A statistical survey of electrostatic electron cyclotron harmonic waves based on THEMIS FFF wave data

Abstract

AbstractBased on the high‐resolution FFF wave spectral data obtained from the three innermost Time History of Events and Macroscale Interactions during Substorms spacecraft, electrostatic electron cyclotron harmonic (ECH) emissions are identified, using automatic selection criteria, for the period from May 2010 to December 2015. A statistical analysis of wave spectral intensity, peak wave frequency, and wave occurrence rate is performed for the first harmonic ECH waves that are predominantly strongest among all harmonic bands, in terms of dependence on L shell, magnetic local time (MLT), magnetic latitude, and the level of geomagnetic activity. Our results indicate that ECH emissions are preferentially a nightside phenomenon primarily confined to the MLT interval of 21–06 and that the most intense ECH waves are commonly present at L = 5–9 and MLT = 23–03 within 3° of the magnetic equator. As the geomagnetic activity intensifies, averaged nightside ECH wave amplitude can increase from a few tenth mV/m to well above 1 mV/m. The presence of >0.1 mV/m ECH emissions extends from L < 10 to L > ~12 with a broad MLT coverage from the evening to postdawnside at the occurrence rate above 20% for the equatorial emissions and at a rate up to ~7% for higher‐latitude waves. Overall, the average peak wave frequency of the first harmonic ECH waves is located ~1.5 fce (where fce is the electron gyrofrequency) for L < 10 and becomes smaller at higher L shells. It also exhibits a tendency to shift to lower frequencies with increasing geomagnetic activity level.
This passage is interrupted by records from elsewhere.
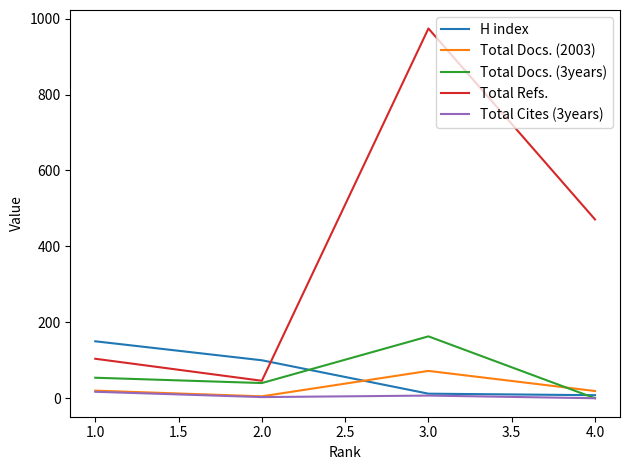

At how many categories does at least one series exceed 248?

2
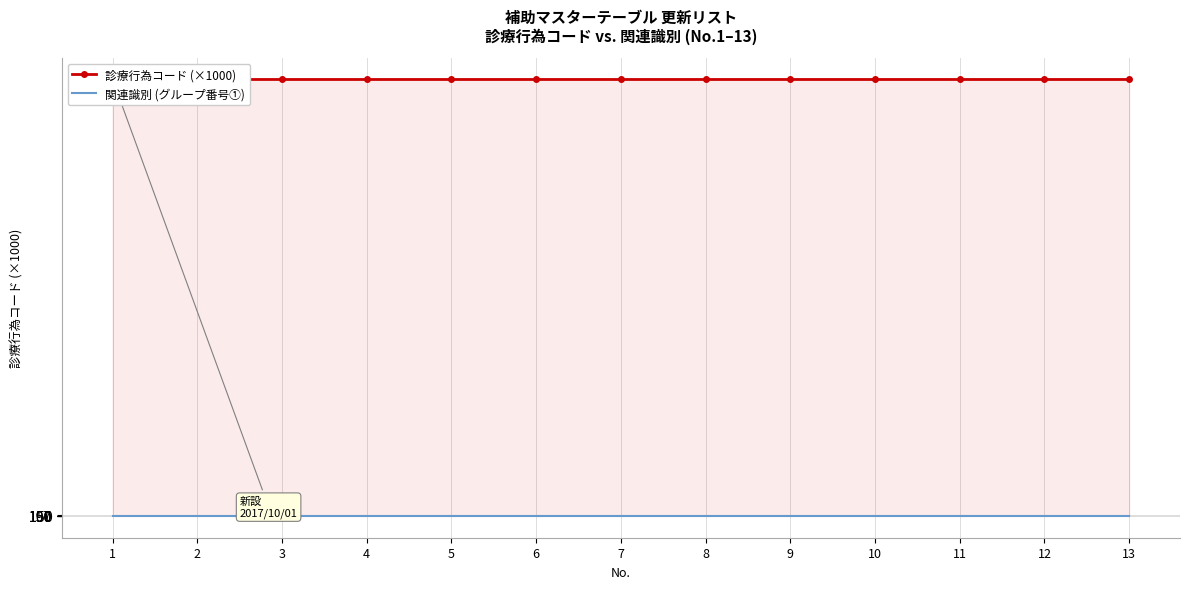

Where does the 診療行為コード (×1000) series first go above 197004?

3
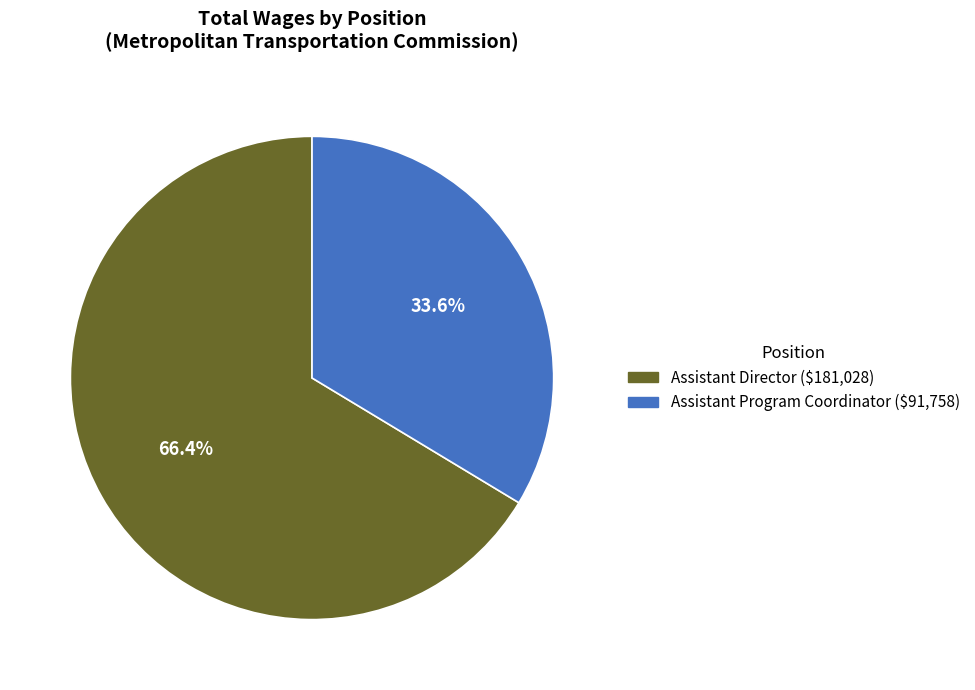

How much of the chart is everything except Assistant Director?

33.6%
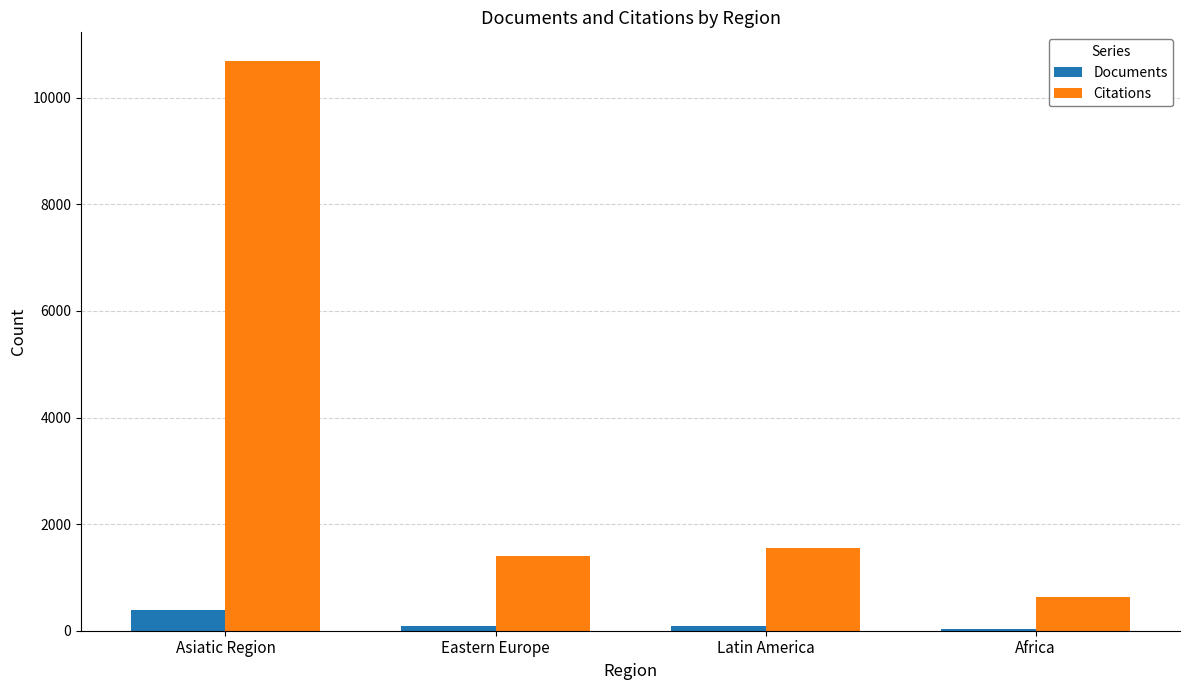

What is the difference between the maximum and minimum values in the Citations series?

10058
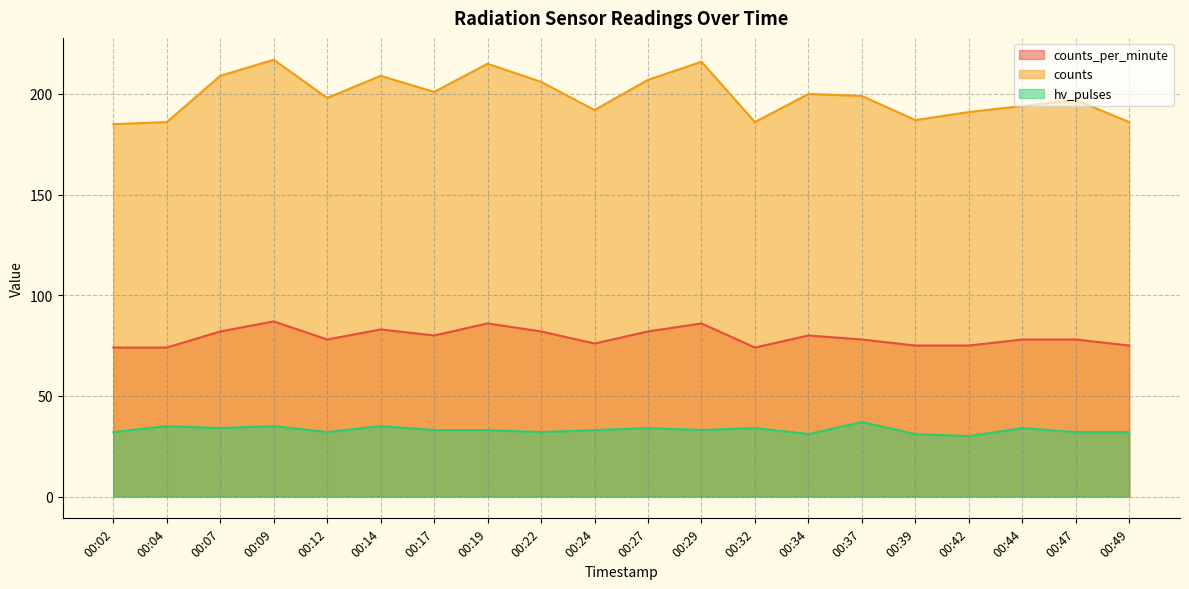

Reading left to right, list all the values displayed in this chart.

counts_per_minute: 74	74	82	87	78	83	80	86	82	76	82	86	74	80	78	75	75	78	78	75
counts: 185	186	209	217	198	209	201	215	206	192	207	216	186	200	199	187	191	194	197	186
hv_pulses: 32	35	34	35	32	35	33	33	32	33	34	33	34	31	37	31	30	34	32	32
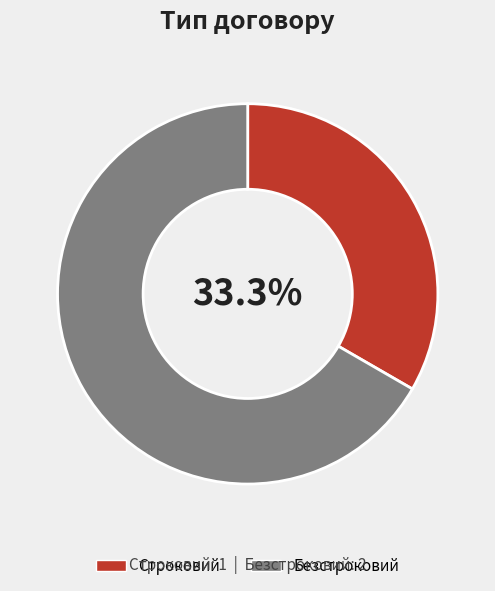

How many segments does this pie chart have?

2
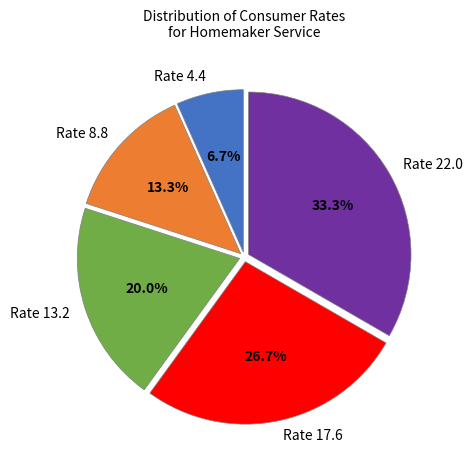

Does any single category account for the majority?

No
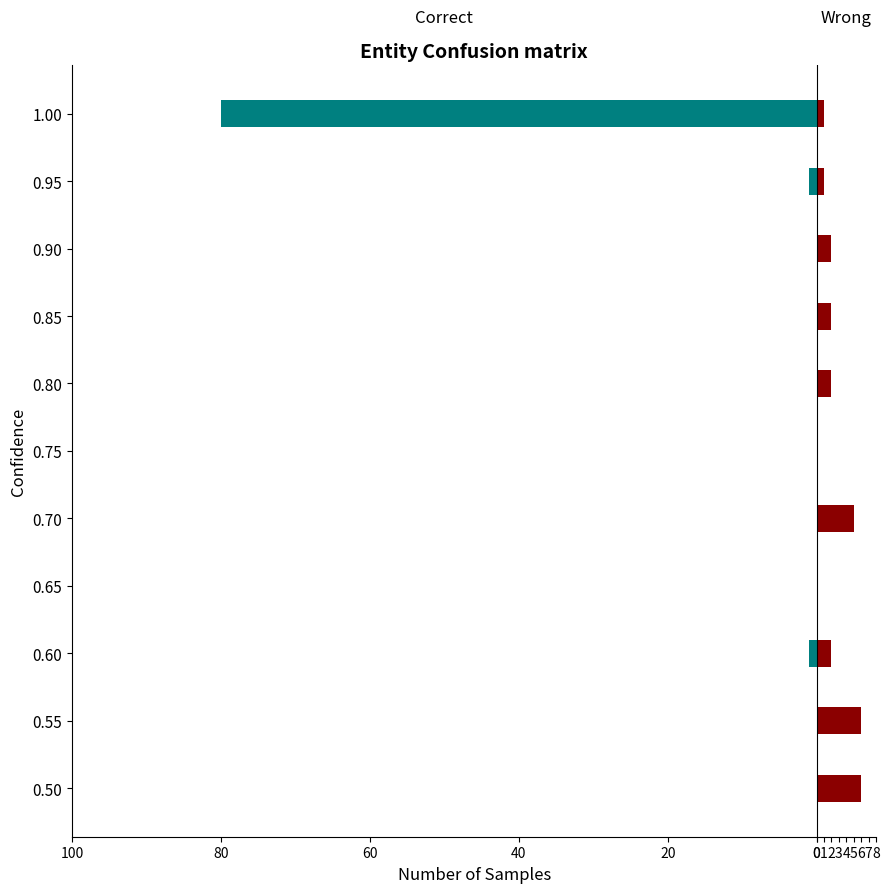

What is the difference between the highest and lowest values at 0.90?

2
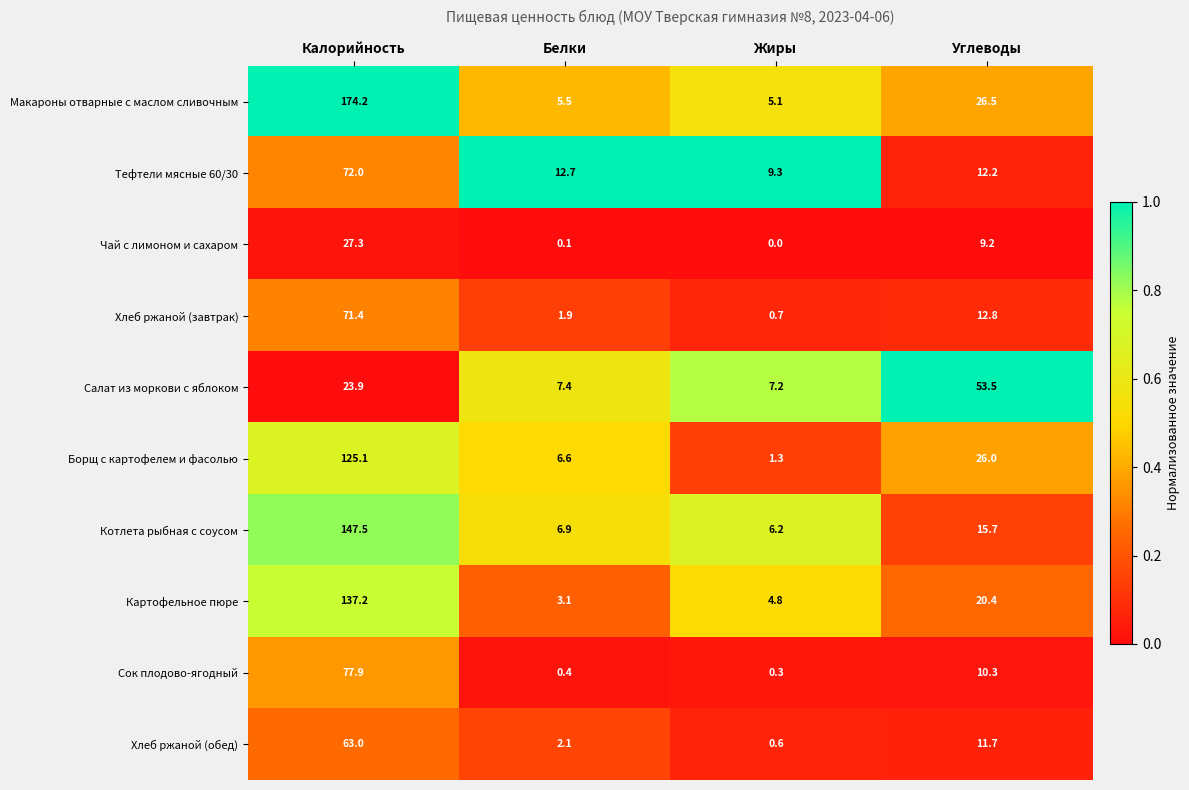

Which label corresponds to the smallest value in the chart?

Жиры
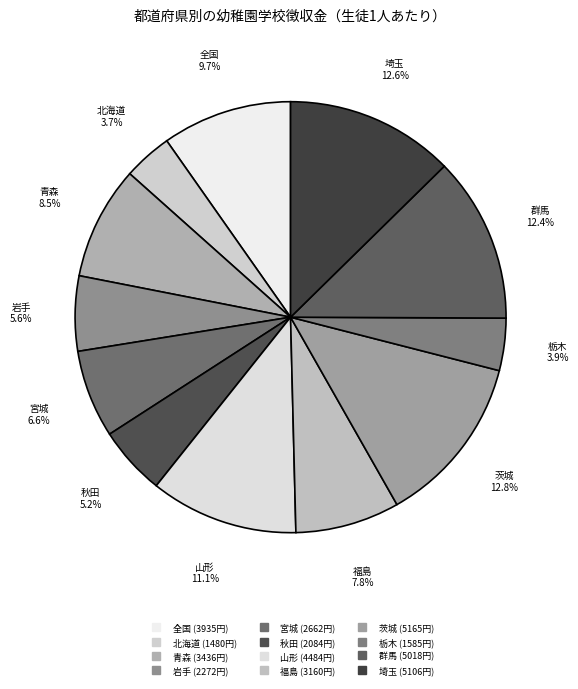

The 茨城 slice represents 13% of the pie. True or false?

True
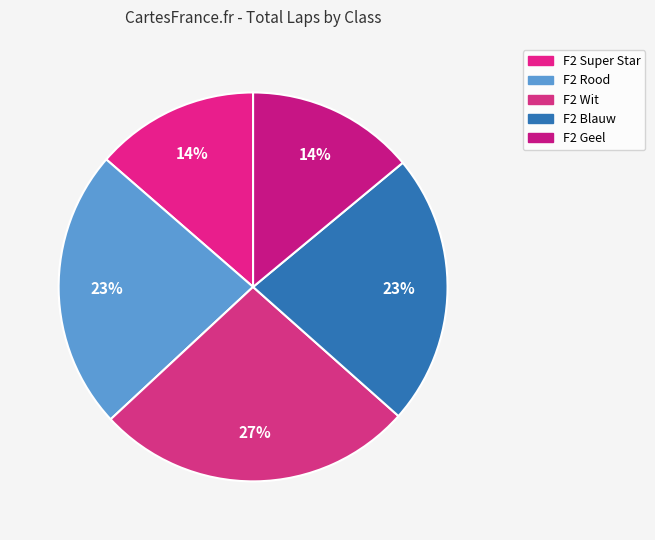

Does any single category account for the majority?

No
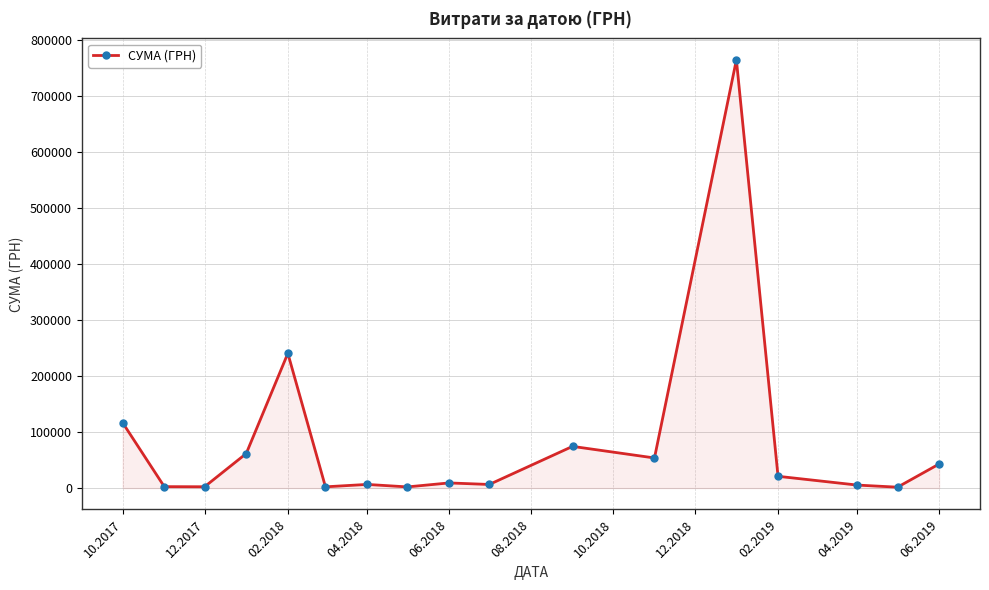

True or false: there are more than 1 points higher than both neighbors.

True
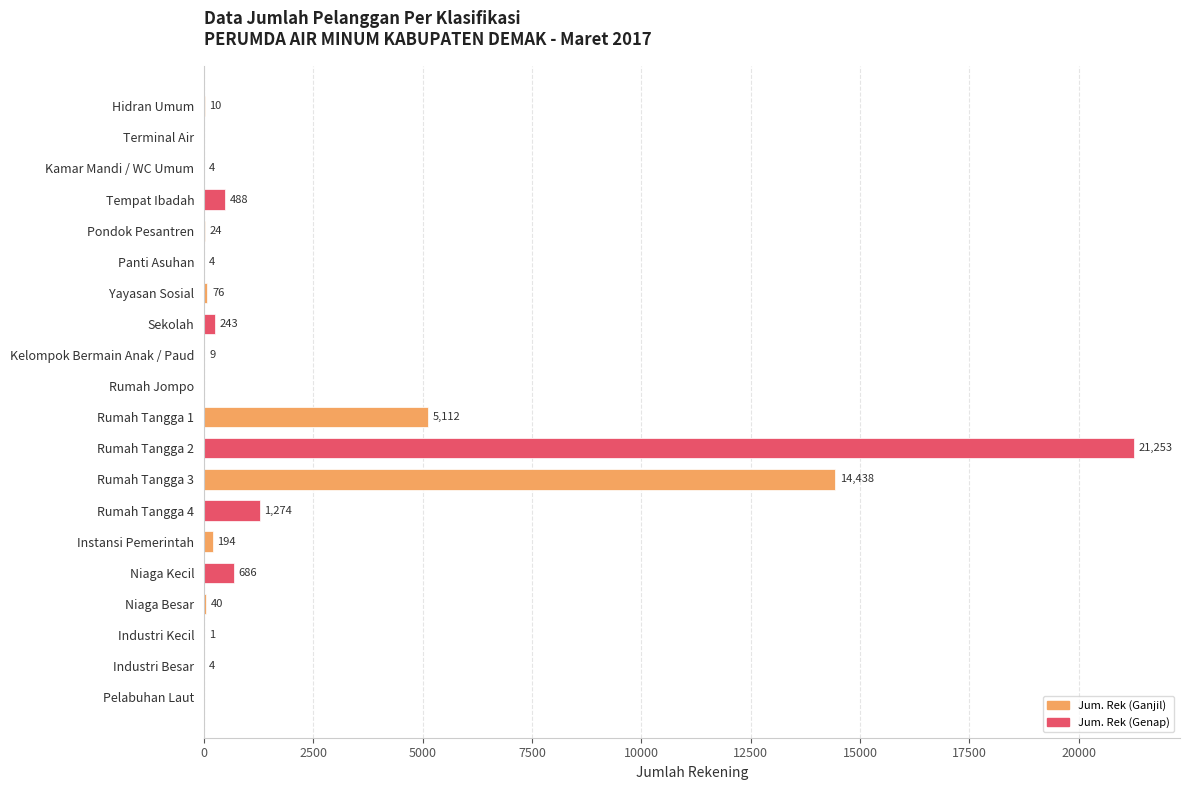

How many data points does each series have?

20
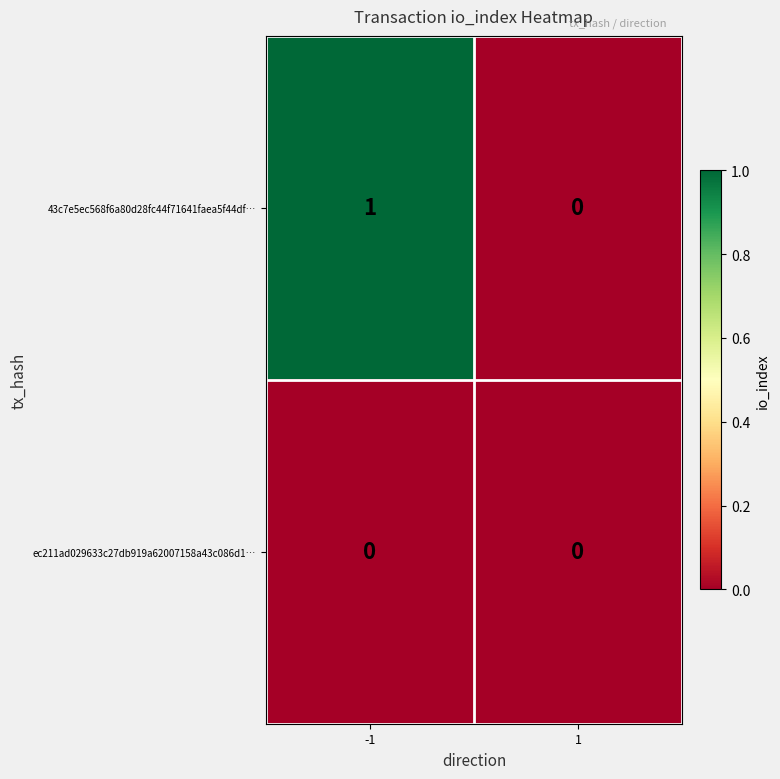

Reading left to right, list all the values displayed in this chart.

43c7e5ec568f6a80d28fc44f71641faea5f44df…: 1	0
ec211ad029633c27db919a62007158a43c086d1…: 0	0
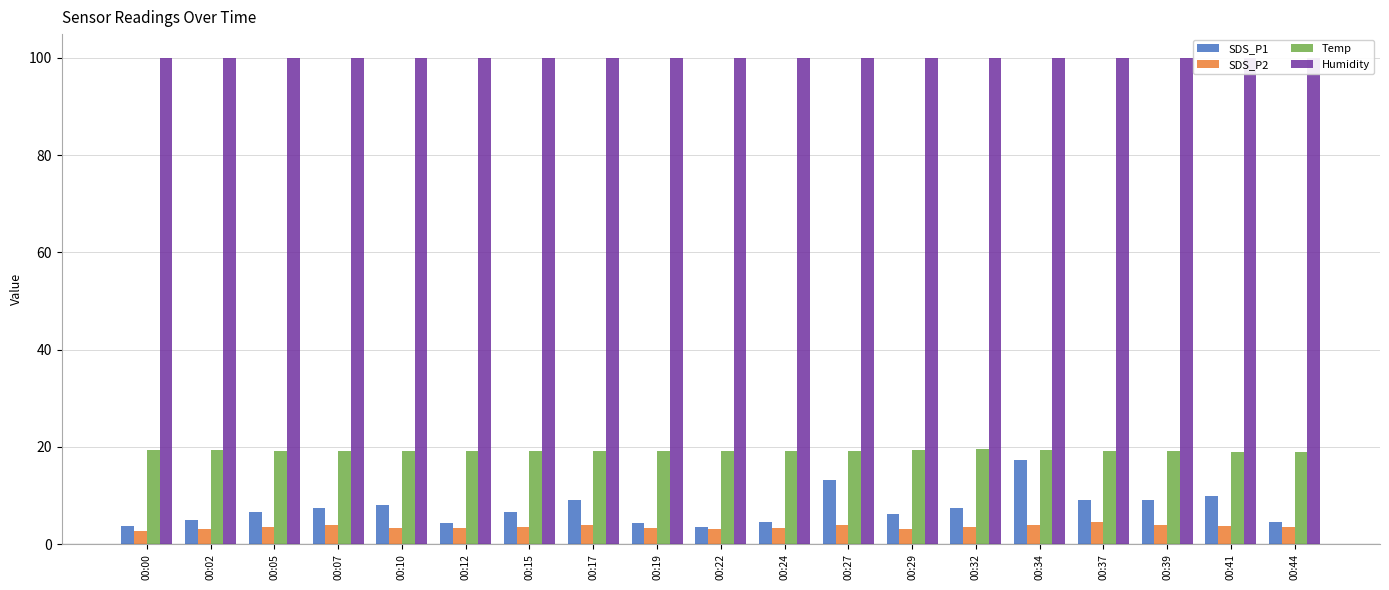

Rank the series at 00:44 from highest to lowest value.

Humidity, Temp, SDS_P1, SDS_P2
By finalizing a numeric table that gives the statistically average values of wave amplitude and peak wave frequency for different ranges of L shell, MLT, and geomagnetic activity level, our detailed investigation provides an improved statistical model of ECH wave global distribution in the Earth's inner and outer magnetosphere, which can be readily adopted as critical inputs in diffusion codes to evaluate the rates of ECH wave‐driven pitch angle scattering and to determine the precise contributions of ECH waves to the plasma sheet electron dynamics and diffuse auroral electron precipitation.